Leopards Tale Oct 2019
October 29, 2019
Red Velvet Cup Cakes
November 29, 2019

Leopards Tale Nov 2019

#SightingsNov2019:

Lodge

  • Three young cheetahs and their mum checked into the lodge for 3 nights and could be seen anywhere from the deck and chalet one to chalet nine during the course of their stay.
  • Staff were visited by four hungry lionesses’ who tried to hunt some warthog around the accommodation.
Alex:
  • Impalas dropping the first calves of the season.
  • An African rock python lifting its body half a meter off the ground picking up on a scent.
  • Intense fight between dung beetles over a dung ball.
James:
  • Got my first African Emerald Cuckoo.
  • Watched a Yellow-billed Kite catching flying termites for about 10 minutes.
  • Got a black rhino bull 3 days in a row.
Jian:
  • While watching two young cheetah siblings hunt, had a herd of buffalo and two white rhino join us.
  • Had a fascinating sighting of a Yellow-billed hornbill digging through old elephant dung for termite larvae.
JP:
  • White rhino mom and calf relaxing in the shade.
  • 24 girrafe feeding in the open all around us.
  • Herd of buffalo at the waterhole drinking and cooling down.

#UnforgettableSafaris:

A quick announcement over the radio grabs everyone’s attention and just as we were about to give up all hope, a lioness has been seen with new cubs.
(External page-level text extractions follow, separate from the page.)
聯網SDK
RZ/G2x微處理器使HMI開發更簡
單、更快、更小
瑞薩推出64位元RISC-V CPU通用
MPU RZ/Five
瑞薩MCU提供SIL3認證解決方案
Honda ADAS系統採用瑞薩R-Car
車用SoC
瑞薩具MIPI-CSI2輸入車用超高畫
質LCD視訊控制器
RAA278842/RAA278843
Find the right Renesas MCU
Whisking over to the area, we see the tiny figures clamber out of the thicket. At least three miniature lion forms stumble in and out of a small hole in a thicket to feed on a meal caught by their untiring mother. Hopefully we get to watch these cubs flourish to maturity.

#Conservation:

We are extending our wild dog family to include four new males. Our two current males will be bonded with a new group of females and will be moved to another reserve. This is all in the name of conservation to improve genetic diversity across the very small wild dog population worldwide. For now the two groups – four new males, and two of our three females – are undergoing a bonding process in two separate bomas next to each other. Because of intricate wild dog pack dynamics, bonding is vital before releasing the pack back into the reserve. We hope to see our family of six wild dogs roaming the reserve shortly.